In this project, we will implement imitation learning/reinforcement learning to train an agent to drive in SuperTuxKart.
Please refer to the official documention regarding installation.
Papers of Choice
You may choose to implement one of the four algorithms:
- Behaviour Cloning: ALVINN: An Autonomous Land Vehicle in a Neural Network include the 1 neuron skip connection.
- DAgger: A Reduction of Imitation Learning and Structured Prediction to No-Regret Online Learning
- PPO: Proximal Policy Optimization Algorithms
- SAC: Soft Actor-Critic: Off-Policy Maximum Entropy Deep Reinforcement Learning with a Stochastic Actor
For the later two algorithms it is fine to use off-the-shelf implementations of the RL algorithm, and taylor it to supertux.
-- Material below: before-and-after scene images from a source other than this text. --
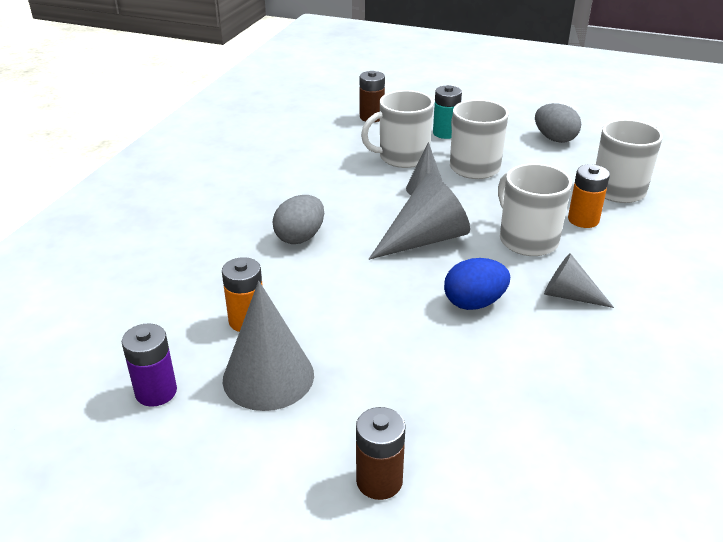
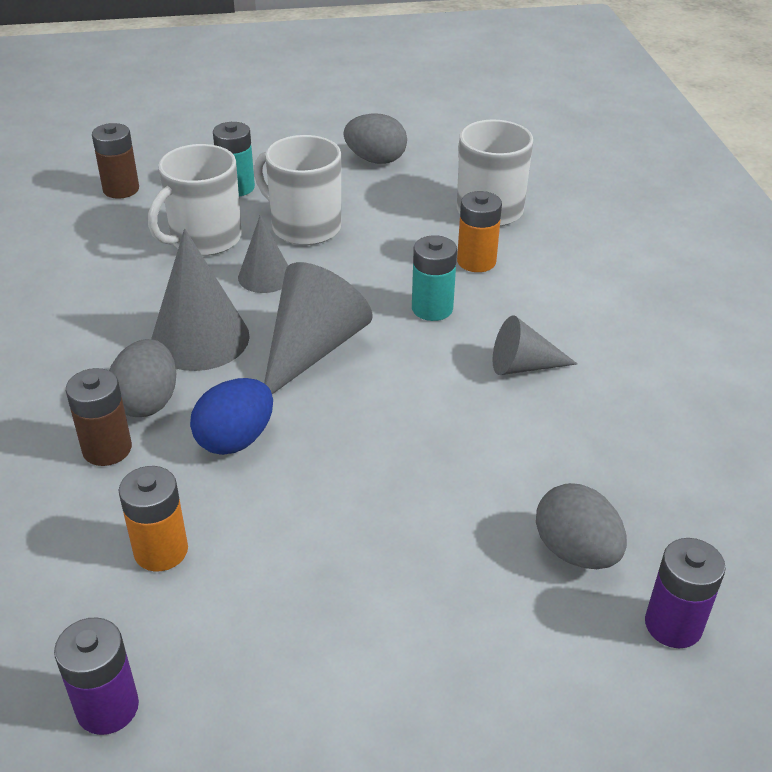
camera: 30 degrees left, 5 degrees up
grey cone [223,281,314,411] -> grey cone moved to [151,229,250,371]
brown battery [356,407,405,500] -> brown battery moved to [66,368,132,466]
blue egg [444,258,510,310] -> blue egg moved to [190,378,273,455]
white mug [498,163,572,256] -> turquoise battery [412,235,457,321]
none -> grey egg [536,483,627,569]
none -> purple battery [645,538,726,648]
Please implement Behavior cloning and DAgger from scratch.
Please explicitly specify which algorithm you choose implement, and upload the training code in your
.zip submission file.
Your agent will be evaluated on the
lighthouse track, and the performance is measured as distance down the track traveled under 2 minutes. If your agent finishes the track under 2 minutes, you will get full credit.
If you choose to implement RL (PPO or SAC), you can optionally use the sampling function we provide in
project/utils.py. It depends on the
ray library, which you can install with
pip install ray.
You can test your solution against the grader using
python -m val_grader project -v